Simbo would have been one of about 10,000 African-Americans who served in the revolution on the patriot side. While the museum has been unable to confirm whether Simbo was enslaved or a freeman, it is likely he was the latter.
“My guess is that he was a free black man,” says Gary Nash, distinguished research professor at UCLA, who has studied and written extensively on the lives of African-Americans during the Revolutionary War era. “He would likely not be serving beside his master while enslaved—that would be unusual.”
Nash is the co-author, with Graham Hodges, of Friends of Liberty, which recounts the life of Agrippa Hull, an African-American patriot who served in the war, and he expects that Simbo would have enrolled as a free person, similar to Hull.
Quite a few African-American men from Connecticut served, in a unit growing out of the old militia service, so there is a possibility that he had previously served in the Connecticut militia. If that were the case, that would mean Simbo likely had more significant rights and privileges associated with membership to the militia, according to Bercaw.
If he had been a slave, serving in the war might have been a chance to attain greater rights, if not full freedom.
“This was a huge gamble,” says Bercaw. “People really assumed that [greater rights] would be coming, and we find that during the American Revolution a lot of African-Americans petitioned their states for freedom, and this is when states like Massachusetts begin abolishing slavery—but many African-Americans served in the Revolution as enslaved people and after the war continued to be enslaved. It wasn’t a guarantee.”
She points to one woman in particular whose petition for her freedom to Massachusetts set off a chain of similar petitions and campaigns for abolition, though very few abolished slavery altogether. Connecticut instituted “gradual emancipation,” requiring enslaved people to serve 25 years before receiving full freedom. The last person was not freed until the 1840s.

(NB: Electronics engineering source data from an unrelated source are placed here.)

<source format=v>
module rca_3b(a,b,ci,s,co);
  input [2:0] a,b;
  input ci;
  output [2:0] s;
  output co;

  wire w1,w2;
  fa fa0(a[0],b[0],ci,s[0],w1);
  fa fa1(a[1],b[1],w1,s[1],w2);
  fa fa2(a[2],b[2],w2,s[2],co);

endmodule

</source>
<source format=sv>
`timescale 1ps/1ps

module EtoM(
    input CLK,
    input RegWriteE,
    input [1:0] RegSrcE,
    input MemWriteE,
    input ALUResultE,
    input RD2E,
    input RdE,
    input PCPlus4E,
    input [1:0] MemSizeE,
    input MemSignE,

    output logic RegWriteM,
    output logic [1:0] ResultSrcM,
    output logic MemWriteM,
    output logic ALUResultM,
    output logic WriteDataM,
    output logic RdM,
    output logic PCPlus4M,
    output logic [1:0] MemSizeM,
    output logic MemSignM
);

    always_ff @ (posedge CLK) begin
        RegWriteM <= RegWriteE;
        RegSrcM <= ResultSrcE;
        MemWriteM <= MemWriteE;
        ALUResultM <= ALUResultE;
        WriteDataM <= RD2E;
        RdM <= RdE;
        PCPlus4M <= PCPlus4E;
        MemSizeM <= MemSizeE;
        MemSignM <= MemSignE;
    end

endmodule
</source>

“The gunpowder horn really speaks to Simbo’s personal story—there’s something very powerful about an object that was actually owned and possessed by an individual,” says Bercaw. “When you encounter an artifact like this, you consider a more basic, common community. It’s important in that light.”

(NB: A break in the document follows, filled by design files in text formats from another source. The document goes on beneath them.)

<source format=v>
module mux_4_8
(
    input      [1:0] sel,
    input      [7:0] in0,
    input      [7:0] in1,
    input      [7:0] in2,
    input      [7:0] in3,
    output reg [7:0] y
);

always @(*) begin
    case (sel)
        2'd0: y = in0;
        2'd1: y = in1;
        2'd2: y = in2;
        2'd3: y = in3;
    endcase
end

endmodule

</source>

“It’s also important because when people think of the past in African-American history, they tend to think of slavery. We are trying to make it a point that American freedoms have come out of the African-American experience, and this object is fabulous for telling this story.”
Little information remains of who has had the horn over the years. The Smithsonian received it in 2009 from Mark Mitchell, a notable collector and authority on African-American objects and ephemera. Says Bercaw, “As a curator, when I look at that object and see other objects [from Prince Simbo that include pay stubs and small paper slips related to his military service] that are on the market, it makes me think that it was in family hands, that that collection was whole at a certain time. Because for those things to have survived over the years, they would have had to have been stored.”

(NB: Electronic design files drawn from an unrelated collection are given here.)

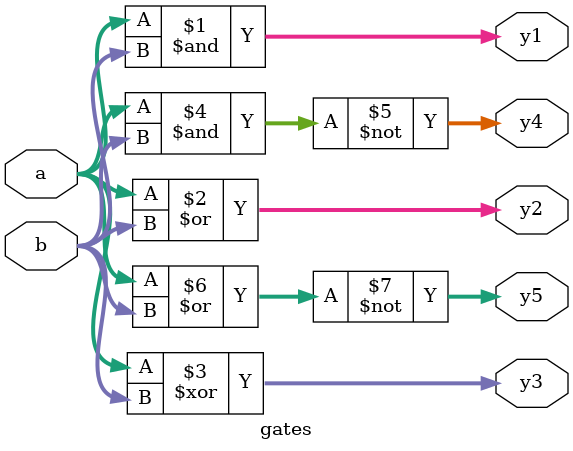
<source format=sv>
module gates(input logic [3:0] a, b, output logic [3:0] y1, y2, y3, y4, y5);

	assign y1 = a & b;
	assign y2 = a | b;
	assign y3 = a ^ b; // XOR
	assign y4 = ~(a & b);
	assign y5 = ~(a | b);
endmodule

</source>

“Our most interesting collecting has been done through families,” says Bercaw. “Some families were really conscious of the history they were holding on to, and our museum has been lucky as people are trusting our mission more and trusting us with objects they have held on to for generations.”
It is one of the museum’s signature objects, displayed as part of the exhibition titled “Slavery and Freedom,” in its own case in the Revolutionary War era.
“History often remains impersonal—often it’s names and dates,” says Bercaw, “but having an object that belonged to an individual really helps people grasp the intimacy of what it was like in the past to be facing those contradictions, and to understand someone like him.”